How Emotional Intelligence Skills Help Just About Everything

We don’t all have to love small talk, be extroverted or even exude confidence. However, there is research showing that the “soft skills” involved in what we call Emotional Intelligence can actually be measured in tangible ways, like increased capacity for earning. In fact, a lot of large companies and coaches are making money helping businesses become more “people focused” and to support their employees building interpersonal skills. This is because they have tracked earnings; working well with people pays off. Not to mention that we are social creatures who endure hardship and difficulty usually through our network and connection with others.
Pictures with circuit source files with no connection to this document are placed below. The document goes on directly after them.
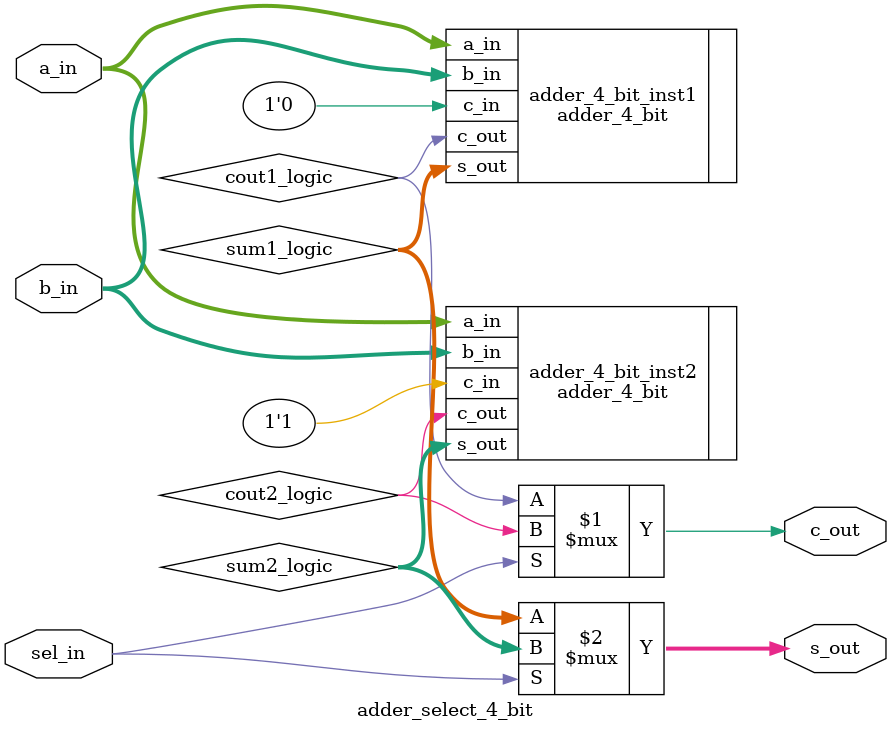
<source format=sv>
module adder_select_4_bit
(
    input  logic        [3:0]   a_in,
    input  logic        [3:0]   b_in,
    input  logic                sel_in,
    output logic                c_out,
    output logic        [3:0]   s_out
);

    logic               [3:0]   sum1_logic, sum2_logic;
    logic                       cout1_logic, cout2_logic;

    adder_4_bit adder_4_bit_inst1(
        .a_in       (a_in),
        .b_in       (b_in),
        .c_in       (1'b0),
        .c_out      (cout1_logic),
        .s_out      (sum1_logic)
    );

    adder_4_bit adder_4_bit_inst2(
        .a_in      (a_in),
        .b_in      (b_in),
        .c_in      (1'b1),
        .c_out     (cout2_logic),
        .s_out     (sum2_logic)
    );

    assign c_out    = sel_in? cout2_logic : cout1_logic;
    assign s_out    = sel_in? sum2_logic : sum1_logic;

endmodule

</source>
It might seem that we are all either born with social and emotional savvy or we stumble through. The more certain skills are analyzed and understood, there is much to be said for someone willing to learn these skills. Rather than seeing certain personalities as weak in certain areas, it appears we all have an equal opportunity to observe and practice these skills.

Emotional Intelligence (EQ) is defined as “the ability to manage your own emotion” (whoo, tough one) and “understand the emotions of people around you”. So what we are saying is that the ooey-gooey “emotions” world is not irrelevant; it is an important skillset that humans either develop or don’t.
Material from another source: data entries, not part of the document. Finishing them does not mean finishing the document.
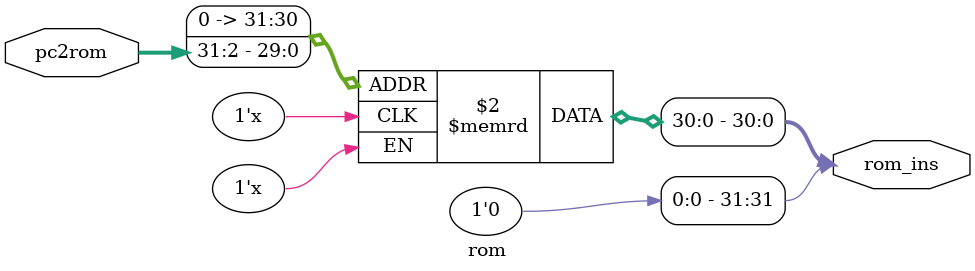
<source format=v>
module rom(
	input wire [31:0] pc2rom,
	output reg [31:0] rom_ins
);

	reg[31:1] rom_mem[0:11];
	
	always @(*)begin
		rom_ins = rom_mem[pc2rom>>2];
	end

	
endmodule

</source>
There are micro-skills or different capacities that add up to overall EQ. The words are familiar to most of us and might also be a little mysterious as to what they actually involve. Reading this list you will no doubt find things that you do well and question marks, does that describe you on your best day? How consistent or fluent are you in these areas? One great strategy is to identify the mystery categories or skills that you really aren’t familiar with and begin exploring. Or perhaps ones you’ve had problems with, feedback at work about. Let’s get started on improving your EQ.

Self-Awareness

Here you go! Just by being willing to look through this list of skills you are starting the journey of self-awareness. This is one that we can have some difficulty measuring.  Most of us think that we know our emotions, or understand the things that upset us. Spending time reflecting on your experience and the situations that brought up those feelings is a common practice of self-awareness. Sometimes meeting with a counselor or an honest friend can help this reflection be more helpful, depending on how easily your dismiss or get stuck in negative emotions.

Stress-Management

While the idea of “work-life balance” seems to be getting cancelled, practicing regular relaxation and seeking support when we are at our limits are healthy signs. Managing stress does not mean shutting everyone out or choosing to muscle through. We can only go on so long before this causes emotional “leakage” into other areas, including anger, difficulty sleeping, health issues, etc.

Self-Regulation

If we have any question if we are able to regulate emotions well, ask the people who live and work with us daily. Are we able to manage impulsive or exaggerated emotional responses? Are we generally calm? If these don’t apply, we may need to set specific goals to reduce stress or commit to finding better ways to cope with stress. Assuming everyone is stressed or that stress is necessary can make us blind to the physical and mental impact it has on us.

Adaptability

This one can feel a bit like it is personality related. However, working to enhance our willingness to accept change and adjust to new situations is a key EQ skill. Staying open to feedback is another helpful way to remain adaptable. If we can’t hear alternate opinions or suggestions of change how will we meet that change and adjust in a healthy way? Too much time spent in chaos can create resistance to healthy change and we might justify our boundaries as healthy protection. Think small changes vs. large. New ways of communicating might be worth exploring, not moving to another state for a position that doesn’t suite us.

Motivation

Isn’t motivation a feeling, you ask? Either you feel it or you don’t? Sorry to say, motivation is more often a mindset or discipline. What goals are actually important to you? What do you need to do to stay focused on those? What steps do you need to take? Most of all, do you have an attitude of positivity to grease the wheels on the tough days? While general mental health and wellness can greatly impact our ability to focus and generate positive attitude, growth mindset is a decision that ultimately benefits our mental health.

Communication

Communication is more work than it often appears at first glance. If we expect everyone to understand us immediately or communicate in the same ways we do, we will fail to give the attention and care to good communication. Active listening is perhaps the greatest single skill with people, except possibly smiling at them. Expressing our emotions appropriately (think context and intensity) as well as being able to hear feedback without defensive responses are also valuable skills to practice.

Teamwork

If you are not a leader, you might wonder what impact you can have on a team. A lot. A team is literally made of members combine contribution. Supporting each other, willingness to collaborate and celebrating success are ways to build a team. Many people find this difficult to learn when they feel intense responsibility for their own outcomes at work and in life. Starting with a pickleball team might not be a bad place to begin. Then how can you take that energy into family and into work; big tasks sure get easier when we operate as teams.